§ **Texto do documento**:
◇ ◇ ◇ ◇
Casa dos Sonhos
(Dream House, 2011)
Drama/Thriller - 91 min.
Direção: Jim Sheridan
Roteiro: David Loucka
Com: Daniel Craig, Naomi Watts e Rachel Weisz
Jim Sheridan é um diretor premiado. Tendo em sua carreira filmes muito elogiados como Em Nome do Pai, In America e sua primeira incursão na direção, Meu Pé Esquerdo, o irlandês demonstra ter um talento firme para dramas, ainda que invista errado sua experiência em alguns esforços como Fique Rico ou Morra Tentando e Entre Irmãos. Após um intrigante trailer, ainda que lembrasse demais Ilha do Medo, tinha uma atmosfera intensa e sugeria uma jornada difícil pela mente de um homem. O trailer, porém, entregava um grande mistério, um plot twist. Já que uma mera prévia revelou isso, por que se julgaria que essa informação seria tão relevante para a trama?
Pois é. O trailer entrega o maior mistério do filme. E esse maior mistério, que vinha sido construído com certa segurança, quando é revelado pela metade do filme, dá o início para uma sucessão de erros notável, o que transforma o até ali aceitável Casa dos Sonhos em uma experiência desastrosa.
O escritor Will Atenton acaba de largar seu emprego. Ele quer se dedicar á família e trabalhar em casa. A partir dali, ele vai até sua nova casa, a casa perfeita. A atmosfera etérea, devido à fotografia do mestre Caleb Deschanel, dá um tom interessante ao prólogo. Parece se ensaiar algo instigante.
Porém, nunca o belo prólogo e o cartaz, com as duas irmãs quase iguais de mãos dadas, fazem jus ao suspense ali apresentado. Apontando tudo para uma inspiração no terror classicista (o diretor Sheridan é veterano dos dramas, afinal), o projeto não consegue desenvolver sua intrigante premissa de maneira fluida. Se não bastasse a maior virada da trama já ser conhecida para quem viu o trailer, o desenvolvimento para ela ainda compromete o envolvimento do espectador. Ao apelar para os clichês mais batidos do gênero (o vizinho misterioso, o culto satânico, as visões perturbadas), o roteiro de David Loucka despreza qualquer senso do que se entende por tensão emocional. Ainda assim, o início intrigava porque, pelo menos, Loucka sabe que (surpresa!) um filme de suspense precisa de peças fragmentadas para criar um mistério.
◇ ◇ ◇ ◇
§ **Linhas armazenadas**:
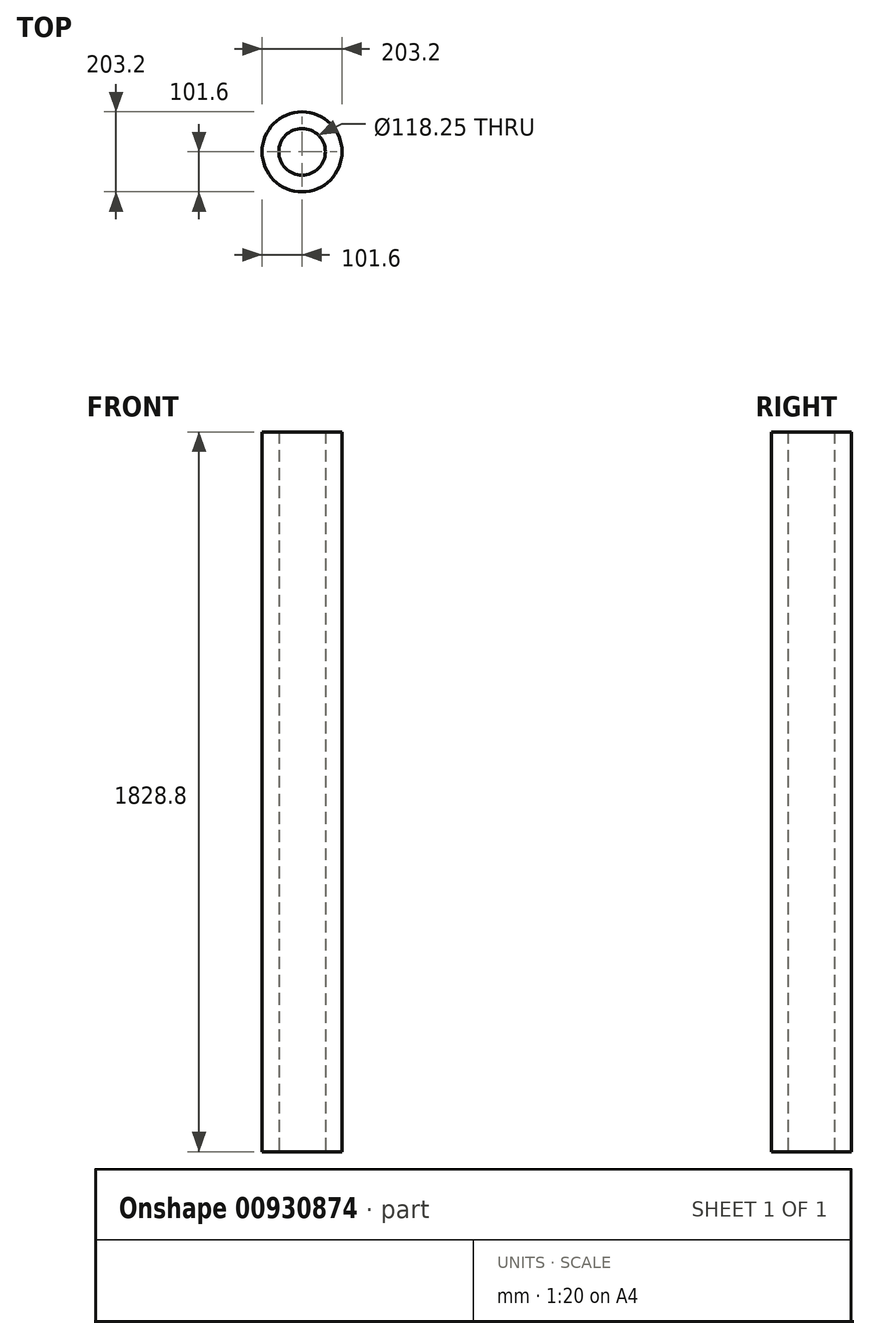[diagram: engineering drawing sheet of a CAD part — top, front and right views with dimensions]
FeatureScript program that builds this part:
annotation { "Feature Type Name" : "Feature", "Feature Type Description" : "" }
export const myFeature = defineFeature(function(context is Context, id is Id, definition is map)
    precondition{}
    {
        {
            var Q0;
            Q0=qCreatedBy(makeId("Top.planeOp"),FACE);
            var sketch = newSketch(context, id + "F0", { "sketchPlane" : qUnion([Q0])});
            skCircle(sketch, "E0", {"center": v(0, 0) * mm, "radius": 101.6 * mm});
            skCircle(sketch, "E1", {"center": v(0, 0) * mm, "radius": 59.13 * mm});
            skSolve(sketch);
        }
        {
            var Q0;
            Q0=makeQuery(id+"F0.imprint","IMPRINT",FACE,{"disambiguationData":[TD([[makeQuery(id+"F0.imprint","IMPRINT",EDGE,{"derivedFrom":sQuery(id+"F0.wireOp",EDGE,"E0")}),1.0]])]});
            extrude(context, id + "F1", {"entities" : qUnion([Q0]), "depth" : 1828.8 * mm, "offsetDistance" : 25.4 * mm});
        }
    });
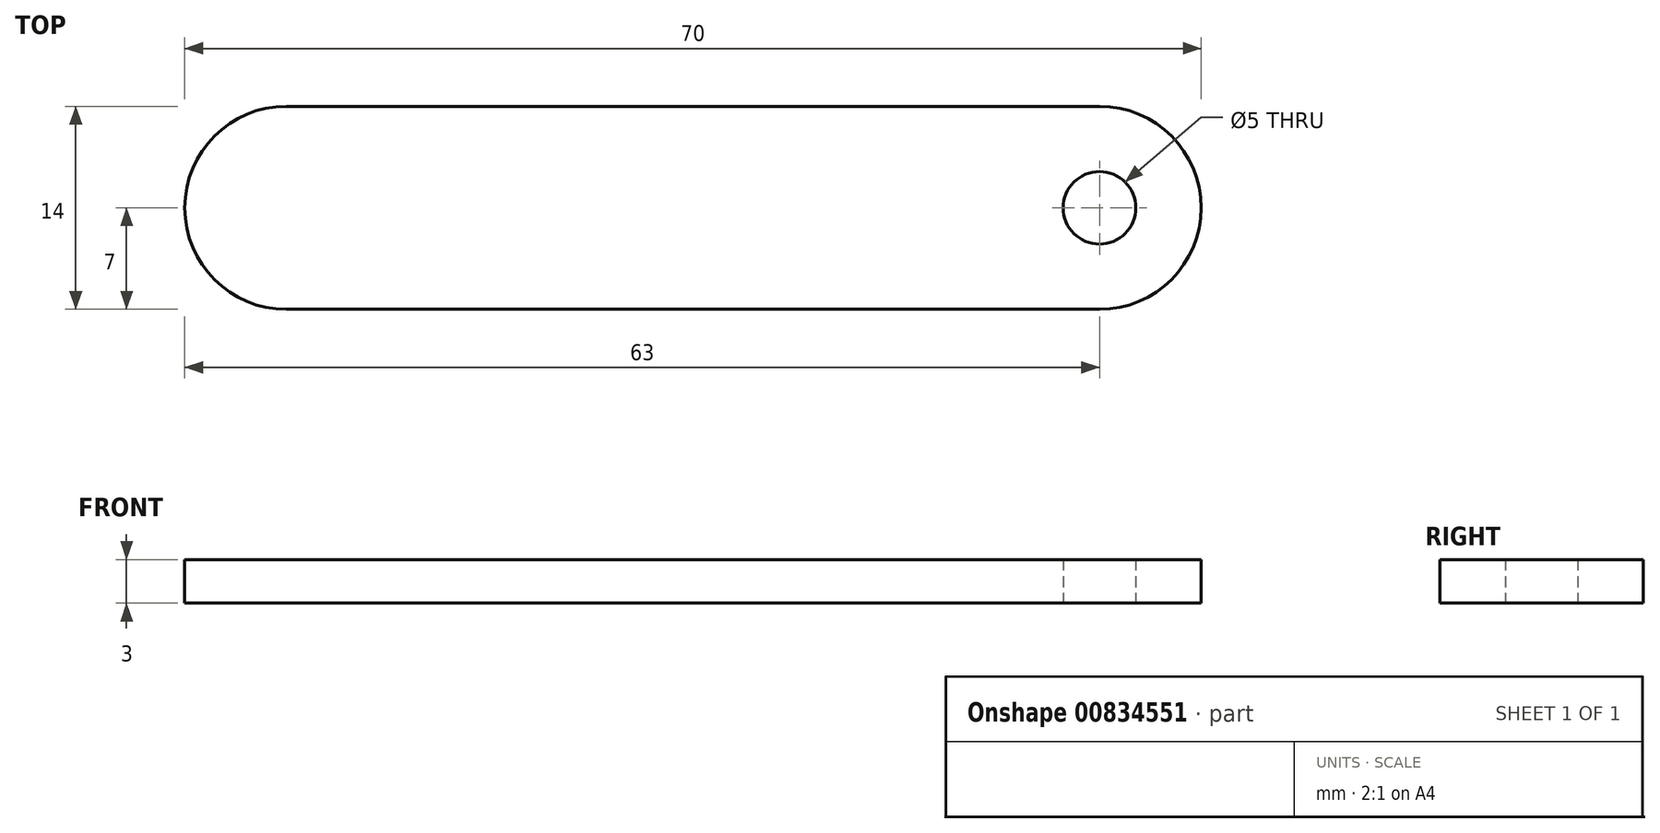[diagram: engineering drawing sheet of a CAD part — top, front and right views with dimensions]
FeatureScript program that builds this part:
annotation { "Feature Type Name" : "Feature", "Feature Type Description" : "" }
export const myFeature = defineFeature(function(context is Context, id is Id, definition is map)
    precondition{}
    {
        {
            var Q0;
            Q0=qCreatedBy(makeId("Top.planeOp"),FACE);
            var sketch = newSketch(context, id + "F0", { "sketchPlane" : qUnion([Q0])});
            skLineSegment(sketch, "E0.bottom", {"start": v(35, 7) * mm, "end": v(-35, 7) * mm});
            skLineSegment(sketch, "E0.top", {"start": v(35, -7) * mm, "end": v(-35, -7) * mm});
            skLineSegment(sketch, "E0.left", {"start": v(35, 7) * mm, "end": v(35, -7) * mm});
            skLineSegment(sketch, "E0.right", {"start": v(-35, 7) * mm, "end": v(-35, -7) * mm});
            skPoint(sketch, "E0.middle", {"position": v(0, 0) * mm});
            skCircle(sketch, "E1", {"center": v(28, 0) * mm, "radius": 2.5 * mm});
            skSolve(sketch);
        }
        {
            var Q0;
            Q0=makeQuery(id+"F0.imprint","IMPRINT",FACE,{"disambiguationData":[TD([[makeQuery(id+"F0.imprint","IMPRINT",EDGE,{"derivedFrom":sQuery(id+"F0.wireOp",EDGE,"E0.bottom")}),1.0]])]});
            extrude(context, id + "F1", {"entities" : qUnion([Q0]), "depth" : 3 * mm, "offsetDistance" : 25 * mm});
        }
        {
            var Q0;
            Q0=makeQuery(id+"F1.opExtrude","SWEPT_EDGE",EDGE,{"disambiguationData":[OSD([sQuery(id+"F0.wireOp",EDGE,"E0.bottom"),sQuery(id+"F0.wireOp",EDGE,"E0.left")])]});
            var Q1;
            Q1=makeQuery(id+"F1.opExtrude","SWEPT_EDGE",EDGE,{"disambiguationData":[OSD([sQuery(id+"F0.wireOp",EDGE,"E0.top"),sQuery(id+"F0.wireOp",EDGE,"E0.left")])]});
            var Q2;
            Q2=makeQuery(id+"F1.opExtrude","SWEPT_EDGE",EDGE,{"disambiguationData":[OSD([sQuery(id+"F0.wireOp",EDGE,"E0.top"),sQuery(id+"F0.wireOp",EDGE,"E0.right")])]});
            var Q3;
            Q3=makeQuery(id+"F1.opExtrude","SWEPT_EDGE",EDGE,{"disambiguationData":[OSD([sQuery(id+"F0.wireOp",EDGE,"E0.bottom"),sQuery(id+"F0.wireOp",EDGE,"E0.right")])]});
            fillet(context, id + "F2", {"entities" : qUnion([Q0, Q1, Q2, Q3]), "radius" : 7 * mm, "tangentPropagation" : true, "allowEdgeOverflow" : false});
        }
    });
◇ ◇ ◇ ◇
§ **Conjunto de tarefas**:
1) Transcreva o trecho da crítica de Casa dos Sonhos que começa em "Drama/Thriller - 91" e segue até "para a trama?".
2) Indique se cada afirmação abaixo está de acordo com a crítica de Casa dos Sonhos, respondendo sim ou não e citando literalmente as palavras da crítica que decidem a questão. (a) O filme tem 91 minutos de duração. (b) O roteiro do filme é de Jim Sheridan. (c) A fotografia do filme é de Caleb Deschanel.
3) Segundo a crítica de Casa dos Sonhos, qual filme marcou a primeira incursão de Jim Sheridan na direção?

§ **Respostas por tarefa**:
1)
Drama/Thriller - 91 min.
Direção: Jim Sheridan
Roteiro: David Loucka
Com: Daniel Craig, Naomi Watts e Rachel Weisz
Jim Sheridan é um diretor premiado. Tendo em sua carreira filmes muito elogiados como Em Nome do Pai, In America e sua primeira incursão na direção, Meu Pé Esquerdo, o irlandês demonstra ter um talento firme para dramas, ainda que invista errado sua experiência em alguns esforços como Fique Rico ou Morra Tentando e Entre Irmãos. Após um intrigante trailer, ainda que lembrasse demais Ilha do Medo, tinha uma atmosfera intensa e sugeria uma jornada difícil pela mente de um homem. O trailer, porém, entregava um grande mistério, um plot twist. Já que uma mera prévia revelou isso, por que se julgaria que essa informação seria tão relevante para a trama?

2)
(a) Sim: "Drama/Thriller - 91 min."
(b) Não: "Roteiro: David Loucka"
(c) Sim: "devido à fotografia do mestre Caleb Deschanel"

3) Meu Pé Esquerdo.